**ASSIGNED TASK**.
Every line from the line containing "Autore - Copywriter - Docente Accademia Ilas" to the end of the data must appear in the answer exactly as it appears there, and nothing else.

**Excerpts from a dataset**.
<<<<

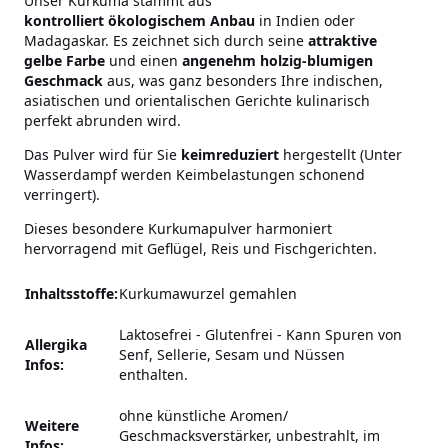
Unser Kurkuma stammt aus
kontrolliert ökologischem Anbau
in Indien oder
Madagaskar. Es zeichnet sich durch seine
attraktive
gelbe Farbe
und einen
angenehm holzig-blumigen
Geschmack
aus, was ganz besonders Ihre indischen,
asiatischen und orientalischen Gerichte kulinarisch
perfekt abrunden wird.
Das Pulver wird für Sie
keimreduziert
hergestellt (Unter
Wasserdampf werden Keimbelastungen schonend
verringert).
Dieses besondere Kurkumapulver harmoniert
hervorragend mit Geflügel, Reis und Fischgerichten.
Inhaltsstoffe:
Kurkumawurzel gemahlen
Laktosefrei - Glutenfrei
-
Kann Spuren von
Allergika
Senf, Sellerie, Sesam und Nüssen
Infos:
enthalten.
ohne künstliche Aromen/
Weitere
Geschmacksverstärker,
unbestrahlt, im
Infos:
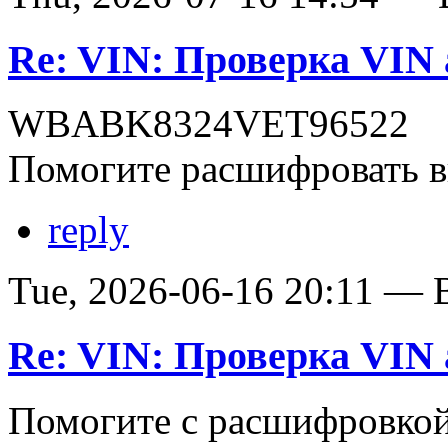
Re: VIN: Проверка VI
WBABK8324VET96522
Помогите расшифровать в
reply
Tue, 2026-06-16 20:11 — В
Re: VIN: Проверка VI
Помогите с расшифровко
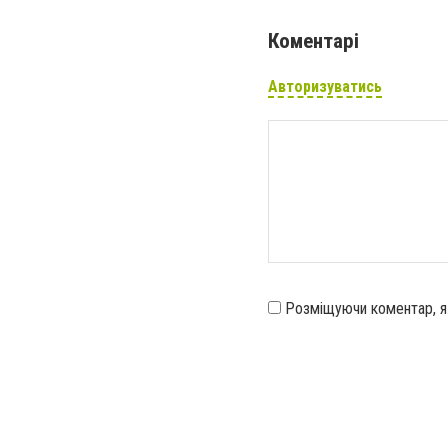
Коментарі
Авторизуватись
Розміщуючи коментар, 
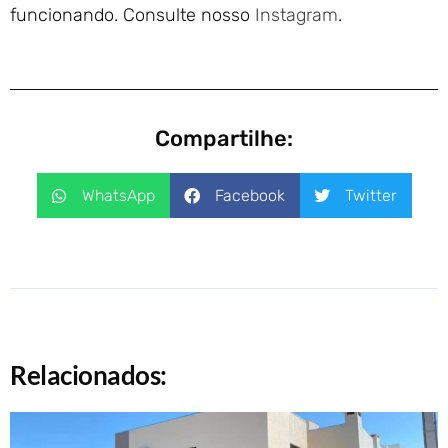
funcionando. Consulte nosso
Instagram
.
Compartilhe:
WhatsApp
Facebook
Twitter
Relacionados:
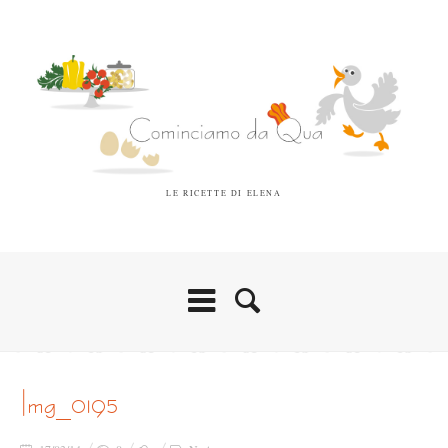
LE RICETTE DI ELENA
img_0195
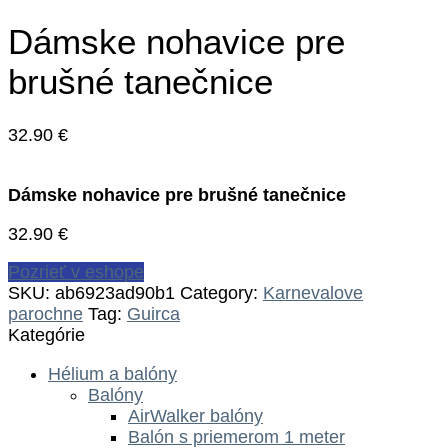
Dámske nohavice pre
brušné tanečnice
32.90
€
Dámske nohavice pre brušné tanečnice
32.90
€
Pozrieť v eshope
SKU:
ab6923ad90b1
Category:
Karnevalove
parochne
Tag:
Guirca
Kategórie
Hélium a balóny
Balóny
AirWalker balóny
Balón s priemerom 1 meter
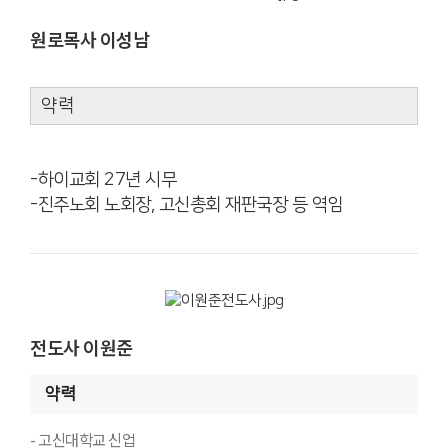
원로목사 이성남
약력
-하이교회 27년 시무
-진주노회 노회장, 고신총회 재판국장 등 역임
전도사 이원준
약력
- 고신대학교 신업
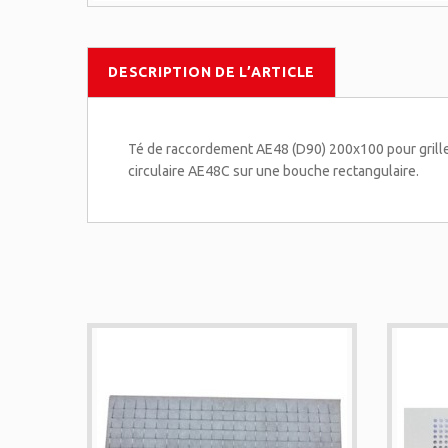
DESCRIPTION DE L’ARTICLE
Té de raccordement AE48 (D90) 200x100 pour grille
circulaire AE48C sur une bouche rectangulaire.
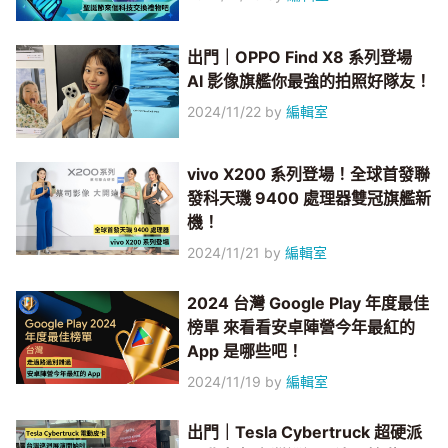
出門｜OPPO Find X8 系列登場
AI 影像旗艦你最強的拍照好隊友！
2024/11/22
by
編輯室
vivo X200 系列登場！全球首發聯
發科天璣 9400 處理器雙冠旗艦新
機！
2024/11/21
by
編輯室
2024 台灣 Google Play 年度最佳
榜單 來看看安卓陣營今年最紅的
App 是哪些吧！
2024/11/19
by
編輯室
出門｜Tesla Cybertruck 超硬派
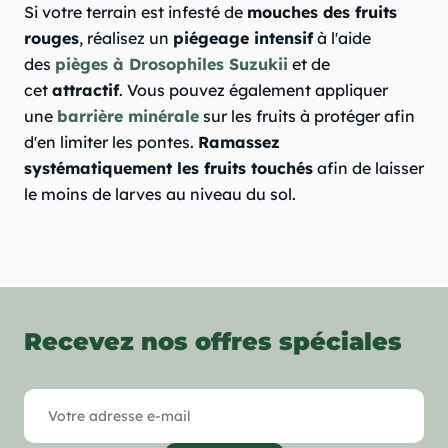
Si votre terrain est infesté de
mouches des fruits
rouges
, réalisez un
piégeage intensif
à l'aide
des
pièges à Drosophiles Suzukii
et de
cet
attractif
. Vous pouvez également appliquer
une
barrière minérale
sur les fruits à protéger afin
d'en limiter les pontes.
Ramassez
systématiquement les fruits touchés
afin de laisser
le moins de larves au niveau du sol.
Recevez nos offres spéciales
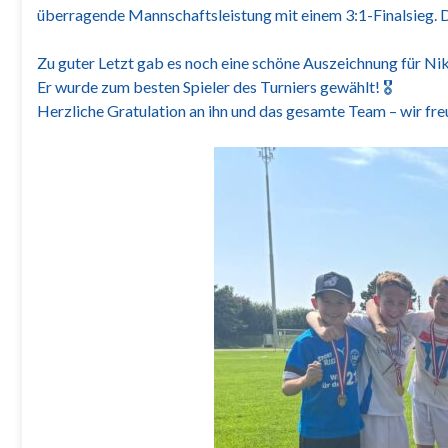
überragende Mannschaftsleistung mit einem 3:1-Finalsieg. D
Zu guter Letzt gab es noch eine schöne Auszeichnung für Ni
Er wurde zum besten Spieler des Turniers gewählt! 🎖
Herzliche Gratulation an ihn und das gesamte Team – wir fre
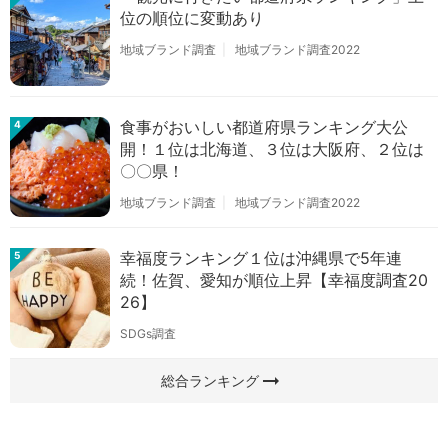
位の順位に変動あり
地域ブランド調査
地域ブランド調査2022
食事がおいしい都道府県ランキング大公
4
開！１位は北海道、３位は大阪府、２位は
〇〇県！
地域ブランド調査
地域ブランド調査2022
幸福度ランキング１位は沖縄県で5年連
5
続！佐賀、愛知が順位上昇【幸福度調査20
26】
SDGs調査
arrow_right_alt
総合ランキング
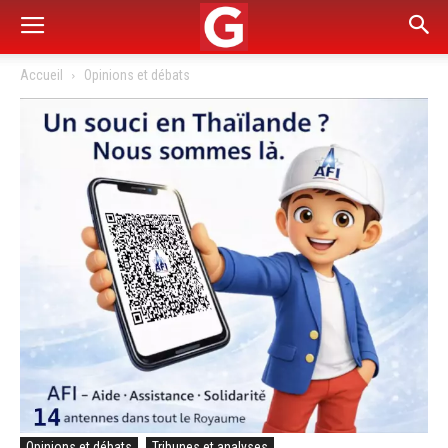
Accueil
Opinions et débats
Opinions et débats
Tribunes et analyses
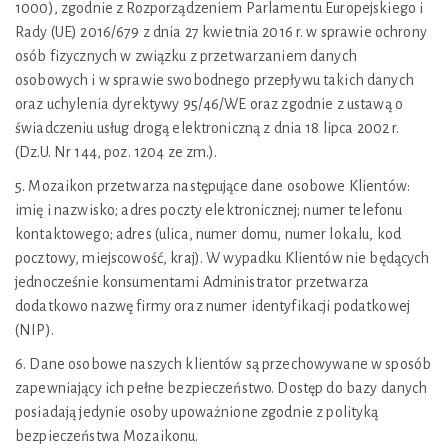
1000), zgodnie z Rozporządzeniem Parlamentu Europejskiego i
Rady (UE) 2016/679 z dnia 27 kwietnia 2016 r. w sprawie ochrony
osób fizycznych w związku z przetwarzaniem danych
osobowych i w sprawie swobodnego przepływu takich danych
oraz uchylenia dyrektywy 95/46/WE oraz zgodnie z ustawą o
świadczeniu usług drogą elektroniczną z dnia 18 lipca 2002 r.
(Dz.U. Nr 144, poz. 1204 ze zm.).
5. Mozaikon przetwarza następujące dane osobowe Klientów:
imię i nazwisko; adres poczty elektronicznej; numer telefonu
kontaktowego; adres (ulica, numer domu, numer lokalu, kod
pocztowy, miejscowość, kraj). W wypadku Klientów nie będących
jednocześnie konsumentami Administrator przetwarza
dodatkowo nazwę firmy oraz numer identyfikacji podatkowej
(NIP).
6. Dane osobowe naszych klientów są przechowywane w sposób
zapewniający ich pełne bezpieczeństwo. Dostęp do bazy danych
posiadają jedynie osoby upoważnione zgodnie z polityką
bezpieczeństwa Mozaikonu.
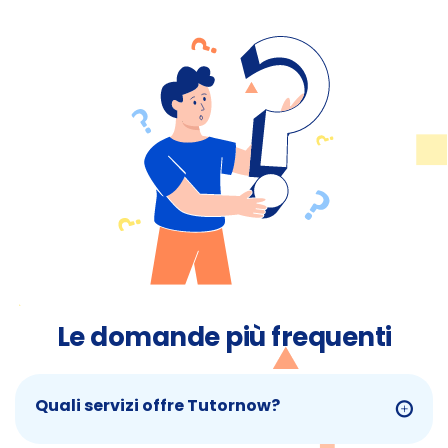
Le domande più frequenti
Quali servizi offre Tutornow?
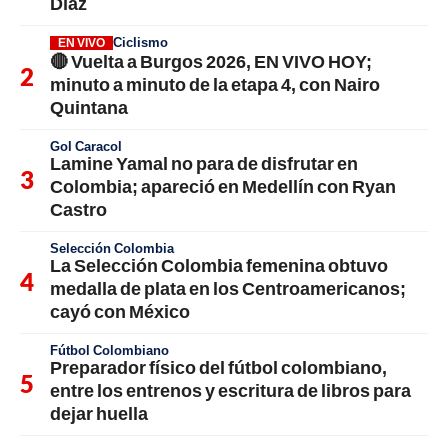
Díaz
Ciclismo
EN VIVO
🔴 Vuelta a Burgos 2026, EN VIVO HOY;
minuto a minuto de la etapa 4, con Nairo
Quintana
Gol Caracol
Lamine Yamal no para de disfrutar en
Colombia; apareció en Medellín con Ryan
Castro
Selección Colombia
La Selección Colombia femenina obtuvo
medalla de plata en los Centroamericanos;
cayó con México
Fútbol Colombiano
Preparador físico del fútbol colombiano,
entre los entrenos y escritura de libros para
dejar huella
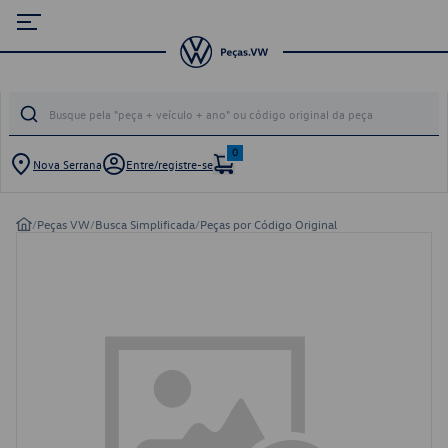
0
Nova Serrana
Entre/registre-se
/
Peças VW
/
Busca Simplificada
/
Peças por Código Original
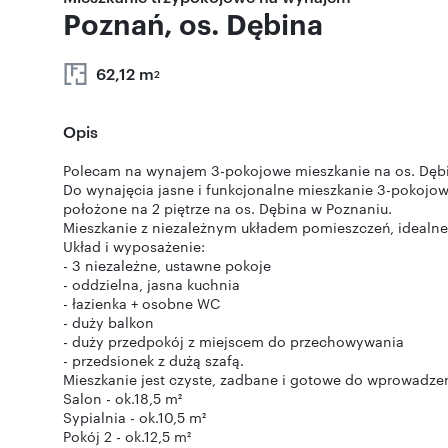
Poznań, os. Dębina
62,12 m
2
Opis
Polecam na wynajem 3-pokojowe mieszkanie na os. Dęb
Do wynajęcia jasne i funkcjonalne mieszkanie 3-pokojow
położone na 2 piętrze na os. Dębina w Poznaniu.
Mieszkanie z niezależnym układem pomieszczeń, idealne 
Układ i wyposażenie:
- 3 niezależne, ustawne pokoje
- oddzielna, jasna kuchnia
- łazienka + osobne WC
- duży balkon
- duży przedpokój z miejscem do przechowywania
- przedsionek z dużą szafą.
Mieszkanie jest czyste, zadbane i gotowe do wprowadzen
Salon - ok.18,5 m²
Sypialnia - ok.10,5 m²
Pokój 2 - ok.12,5 m²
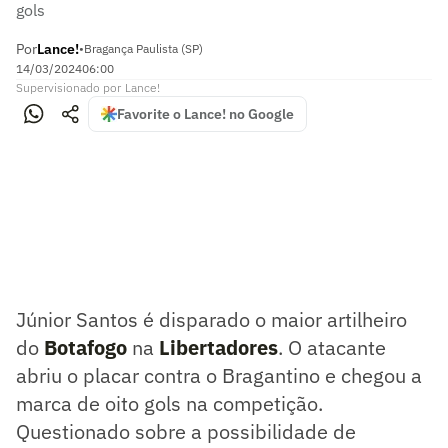
gols
Por
Lance!
•
Bragança Paulista (SP)
14/03/2024
06:00
Supervisionado
por
Lance!
Favorite o Lance! no Google
Júnior Santos é disparado o maior artilheiro
do
Botafogo
na
Libertadores
. O atacante
abriu o placar contra o Bragantino e chegou a
marca de oito gols na competição.
Questionado sobre a possibilidade de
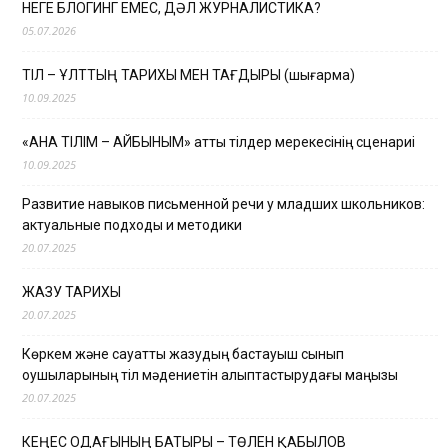
НЕГЕ БЛОГИНГ ЕМЕС, ДӘЛ ЖУРНАЛИСТИКА?
05.07.2026
ТІЛ – ҰЛТТЫҢ ТАРИХЫ МЕН ТАҒДЫРЫ (шығарма)
10.09.2025
«АНА ТІЛІМ – АЙБЫНЫМ» атты тілдер мерекесінің сценариі
10.09.2025
Развитие навыков письменной речи у младших школьников:
актуальные подходы и методики
20.07.2025
ЖАЗУ ТАРИХЫ
20.07.2025
Көркем және сауатты жазудың бастауыш сынып
оқушыларының тіл мәдениетін қалыптастырудағы маңызы
20.07.2025
КЕҢЕС ОДАҒЫНЫҢ БАТЫРЫ – ТӨЛЕН ҚАБЫЛОВ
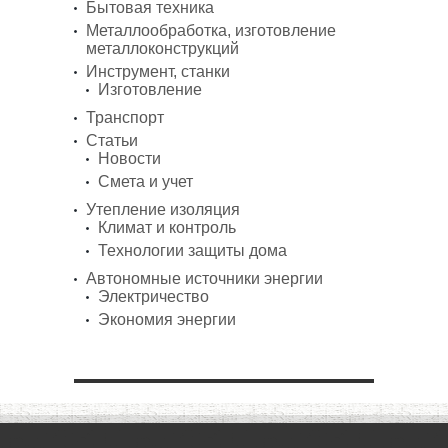
Бытовая техника
Металлообработка, изготовление
металлоконструкций
Инструмент, станки
Изготовление
Транспорт
Статьи
Новости
Смета и учет
Утепление изоляция
Климат и контроль
Технологии защиты дома
Автономные источники энергии
Электричество
Экономия энергии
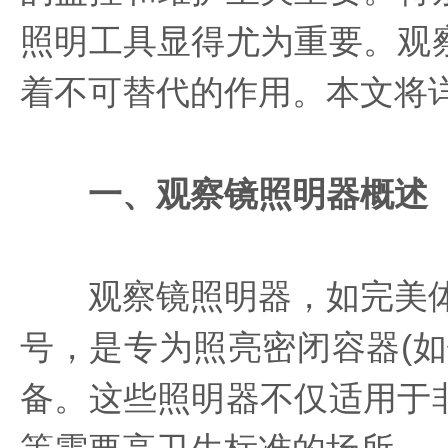
照明工具显得尤为重要。观
着不可替代的作用。本文将
一、观察镜照明器概述
观察镜照明器，如完美体育_完
号，是专为照亮密闭容器(
备。这些照明器不仅适用于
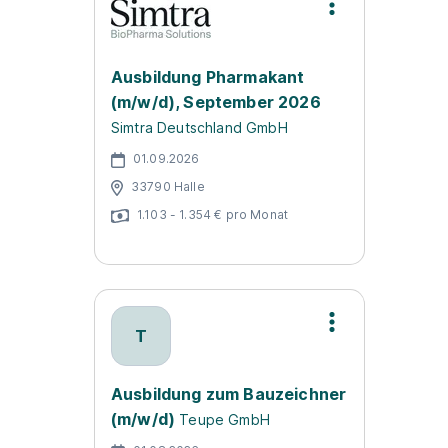
Ausbildung Pharmakant
(m/w/d), September 2026
Simtra Deutschland GmbH
01.09.2026
33790 Halle
1.103 - 1.354 € pro Monat
T
Ausbildung zum Bauzeichner
(m/w/d)
Teupe GmbH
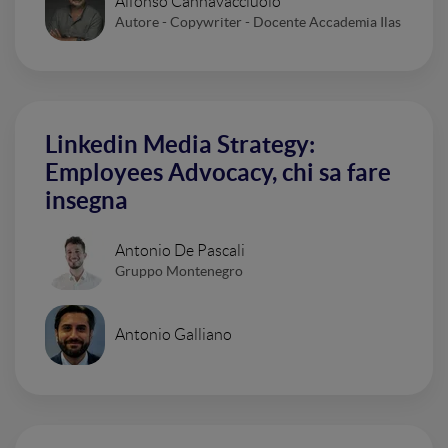
Alfonso Cannavacciuolo
Autore - Copywriter - Docente Accademia Ilas
Linkedin Media Strategy:
Employees Advocacy, chi sa fare
insegna
Antonio De Pascali
Gruppo Montenegro
Antonio Galliano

>>>>

**TASK SOLUTION**.
Autore - Copywriter - Docente Accademia Ilas
Linkedin Media Strategy:
Employees Advocacy, chi sa fare
insegna
Antonio De Pascali
Gruppo Montenegro
Antonio Galliano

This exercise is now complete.